__PASSAGE PROVIDED__:
-.-.-
Mammalian protein found in Homo sapiens

Glycoprotein 130 (also known as gp130, IL6ST, IL6R-beta or CD130) is a transmembrane protein which is the founding member of the class of tall cytokine receptors. It forms one subunit of the type I cytokine receptor within the IL-6 receptor family. It is often referred to as the common gp130 subunit, and is important for signal transduction following cytokine engagement. As with other type I cytokine receptors, gp130 possesses a WSXWS amino acid motif that ensures correct protein folding and ligand binding. It interacts with Janus kinases to elicit an intracellular signal following receptor interaction with its ligand. Structurally, gp130 is composed of five fibronectin type-III domains and one immunoglobulin-like C2-type (immunoglobulin-like) domain in its extracellular portion.

== Characteristics ==
The members of the IL-6 receptor family are all complex with gp130 for signal transduction. For example, IL-6 binds to the IL-6 Receptor. The complex of these two proteins then associates with gp130. This complex of 3 proteins then homodimerizes to form a hexameric complex which can produce downstream signals. There are many other proteins which associate with gp130, such as cardiotrophin 1 (CT-1), leukemia inhibitory factor (LIF), ciliary neurotrophic factor (CNTF), oncostatin M (OSM), and IL-11. There are also several other proteins which have structural similarity to gp130 and contain the WSXWS motif and preserved cysteine residues. Members of this group include LIF-R, OSM-R, and G-CSF-R.
-.-.-
__REQUIRED ACTIONS__:
A) In the passage on glycoprotein 130, replace "transmembrane" with "membrane-spanning" and write out the part starting with "Glycoprotein 130 (also" and going on through "its extracellular portion.".
B) According to the passage on glycoprotein 130, how many fibronectin type-III domains make up the extracellular portion of gp130?
C) Which proteins does the passage on glycoprotein 130 give as examples of the many other proteins that associate with gp130?

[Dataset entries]
-.-.-
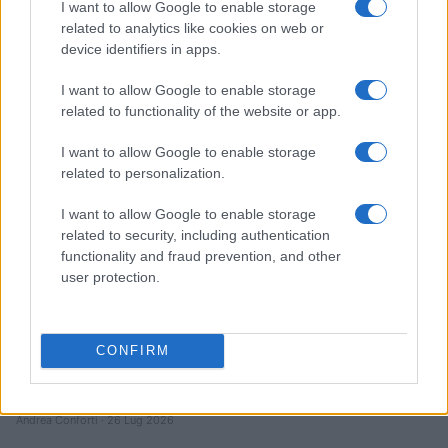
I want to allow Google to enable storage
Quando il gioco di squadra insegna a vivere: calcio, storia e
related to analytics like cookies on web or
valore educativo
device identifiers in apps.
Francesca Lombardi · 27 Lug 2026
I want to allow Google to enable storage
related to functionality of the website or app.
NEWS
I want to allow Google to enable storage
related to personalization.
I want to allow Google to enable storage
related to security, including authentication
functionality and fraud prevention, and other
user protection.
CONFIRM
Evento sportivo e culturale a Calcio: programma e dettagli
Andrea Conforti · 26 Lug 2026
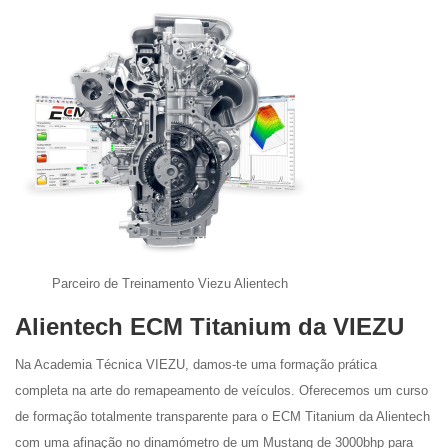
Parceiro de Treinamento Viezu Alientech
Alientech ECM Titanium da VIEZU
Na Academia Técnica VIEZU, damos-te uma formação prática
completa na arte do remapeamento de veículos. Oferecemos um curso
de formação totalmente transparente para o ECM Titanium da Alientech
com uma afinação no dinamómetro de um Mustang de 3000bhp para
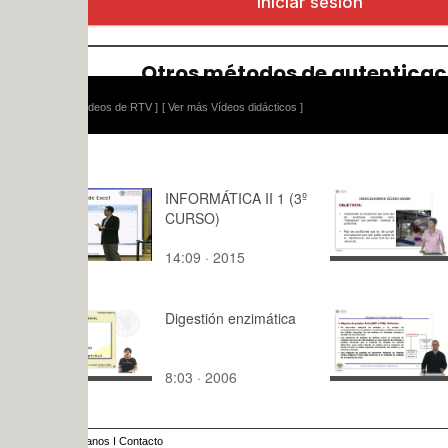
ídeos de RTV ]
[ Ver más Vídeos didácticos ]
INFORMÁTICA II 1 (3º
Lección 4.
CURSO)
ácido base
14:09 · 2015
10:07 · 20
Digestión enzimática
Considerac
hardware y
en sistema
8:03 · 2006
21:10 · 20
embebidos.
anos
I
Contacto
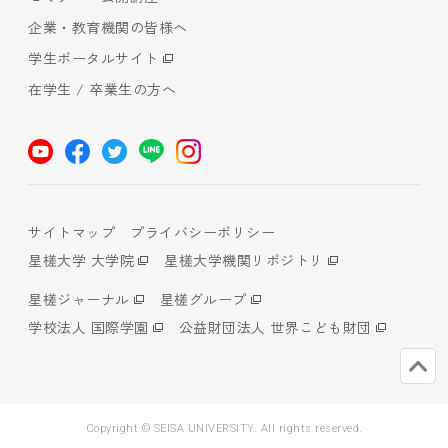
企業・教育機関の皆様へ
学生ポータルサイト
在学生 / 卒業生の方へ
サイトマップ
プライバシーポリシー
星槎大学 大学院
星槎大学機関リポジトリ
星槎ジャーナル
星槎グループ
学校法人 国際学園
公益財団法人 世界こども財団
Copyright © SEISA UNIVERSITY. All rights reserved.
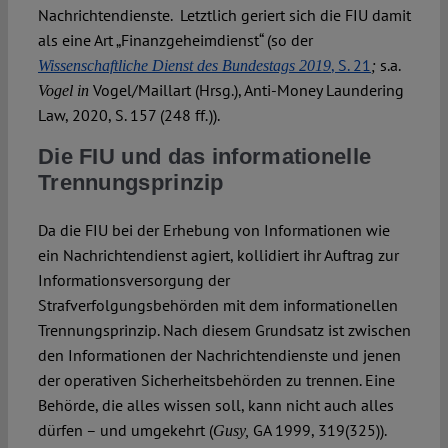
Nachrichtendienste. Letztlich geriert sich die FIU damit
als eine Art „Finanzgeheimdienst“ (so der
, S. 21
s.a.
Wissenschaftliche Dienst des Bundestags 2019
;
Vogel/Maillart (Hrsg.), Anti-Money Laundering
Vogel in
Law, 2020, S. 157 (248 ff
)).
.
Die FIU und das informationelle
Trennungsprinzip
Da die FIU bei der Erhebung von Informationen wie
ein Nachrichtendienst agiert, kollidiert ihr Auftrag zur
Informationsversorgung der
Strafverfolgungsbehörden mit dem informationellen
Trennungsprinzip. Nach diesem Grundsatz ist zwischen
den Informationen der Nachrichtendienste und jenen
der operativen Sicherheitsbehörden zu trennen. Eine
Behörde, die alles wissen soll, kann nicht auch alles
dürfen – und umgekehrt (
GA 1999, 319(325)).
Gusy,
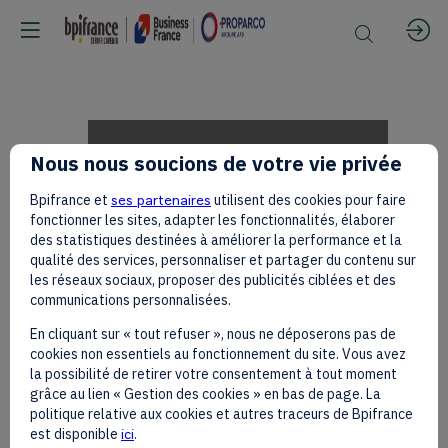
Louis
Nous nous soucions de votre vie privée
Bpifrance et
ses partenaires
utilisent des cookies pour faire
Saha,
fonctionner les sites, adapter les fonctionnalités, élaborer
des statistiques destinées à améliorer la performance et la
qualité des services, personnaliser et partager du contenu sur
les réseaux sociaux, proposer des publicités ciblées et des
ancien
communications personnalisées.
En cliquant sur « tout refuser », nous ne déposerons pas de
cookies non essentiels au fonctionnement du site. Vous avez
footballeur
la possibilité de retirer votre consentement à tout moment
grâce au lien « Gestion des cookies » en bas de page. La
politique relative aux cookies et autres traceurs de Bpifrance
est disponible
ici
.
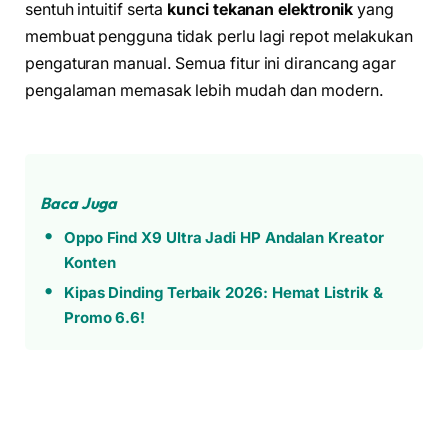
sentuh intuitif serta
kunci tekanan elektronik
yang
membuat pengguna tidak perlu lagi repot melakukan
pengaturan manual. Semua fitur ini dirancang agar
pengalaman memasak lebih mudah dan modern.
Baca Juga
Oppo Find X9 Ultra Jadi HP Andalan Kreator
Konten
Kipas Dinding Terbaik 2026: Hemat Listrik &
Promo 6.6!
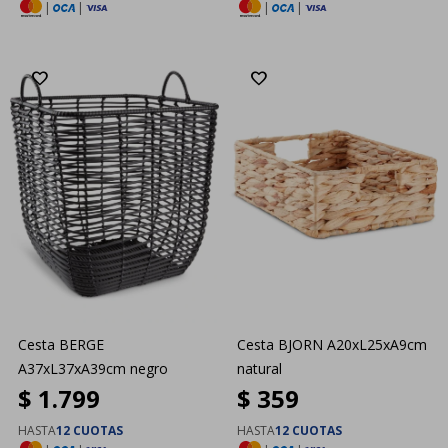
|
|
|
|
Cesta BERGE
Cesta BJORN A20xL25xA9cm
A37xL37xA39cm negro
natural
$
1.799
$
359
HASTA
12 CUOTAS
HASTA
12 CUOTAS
-.-.-
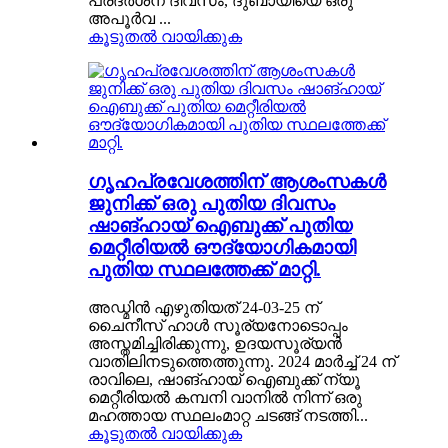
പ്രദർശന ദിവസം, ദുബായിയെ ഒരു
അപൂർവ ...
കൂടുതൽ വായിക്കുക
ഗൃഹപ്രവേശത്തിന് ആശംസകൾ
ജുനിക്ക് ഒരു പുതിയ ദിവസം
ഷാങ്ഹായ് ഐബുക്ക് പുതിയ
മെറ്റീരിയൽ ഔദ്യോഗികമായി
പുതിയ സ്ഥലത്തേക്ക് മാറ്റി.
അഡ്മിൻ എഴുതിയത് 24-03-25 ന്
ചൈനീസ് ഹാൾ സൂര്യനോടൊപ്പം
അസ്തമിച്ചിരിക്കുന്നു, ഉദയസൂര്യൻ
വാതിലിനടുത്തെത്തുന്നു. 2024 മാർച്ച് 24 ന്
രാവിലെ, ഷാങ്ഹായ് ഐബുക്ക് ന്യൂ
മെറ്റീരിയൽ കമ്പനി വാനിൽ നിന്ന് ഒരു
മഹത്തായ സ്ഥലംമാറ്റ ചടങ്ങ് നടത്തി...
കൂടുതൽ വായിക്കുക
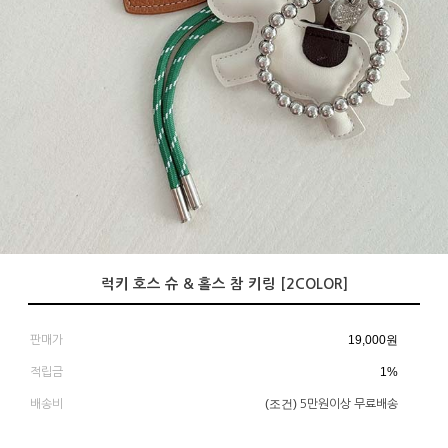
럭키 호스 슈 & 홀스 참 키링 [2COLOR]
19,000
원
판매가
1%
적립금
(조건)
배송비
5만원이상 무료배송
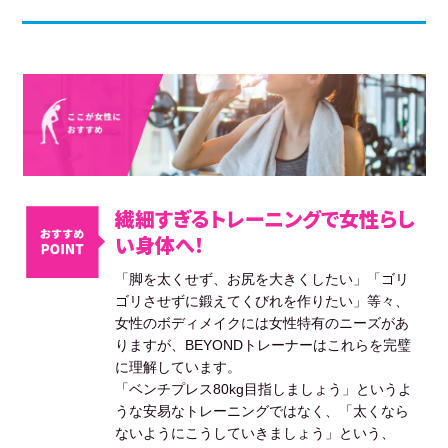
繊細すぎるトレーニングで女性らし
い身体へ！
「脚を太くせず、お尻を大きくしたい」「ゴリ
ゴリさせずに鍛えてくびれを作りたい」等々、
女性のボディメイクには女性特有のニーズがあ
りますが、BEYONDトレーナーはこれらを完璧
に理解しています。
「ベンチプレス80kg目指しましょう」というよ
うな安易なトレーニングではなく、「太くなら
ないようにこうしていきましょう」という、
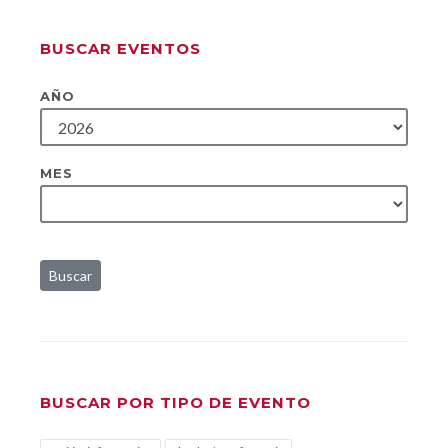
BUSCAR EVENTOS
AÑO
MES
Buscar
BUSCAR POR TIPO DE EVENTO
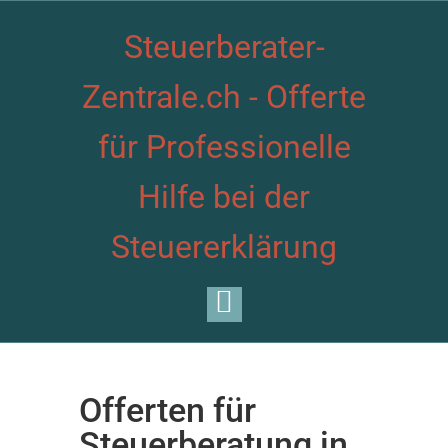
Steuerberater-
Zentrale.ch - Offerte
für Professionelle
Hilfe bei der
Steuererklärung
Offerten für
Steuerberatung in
-.-.-
__ANSWERS GIVEN__:
A)
Glycoprotein 130 (also known as gp130, IL6ST, IL6R-beta or CD130) is a membrane-spanning protein which is the founding member of the class of tall cytokine receptors. It forms one subunit of the type I cytokine receptor within the IL-6 receptor family. It is often referred to as the common gp130 subunit, and is important for signal transduction following cytokine engagement. As with other type I cytokine receptors, gp130 possesses a WSXWS amino acid motif that ensures correct protein folding and ligand binding. It interacts with Janus kinases to elicit an intracellular signal following receptor interaction with its ligand. Structurally, gp130 is composed of five fibronectin type-III domains and one immunoglobulin-like C2-type (immunoglobulin-like) domain in its extracellular portion.

B) Five

C)
- Cardiotrophin 1 (CT-1)
- Leukemia inhibitory factor (LIF)
- Ciliary neurotrophic factor (CNTF)
- Oncostatin M (OSM)
- IL-11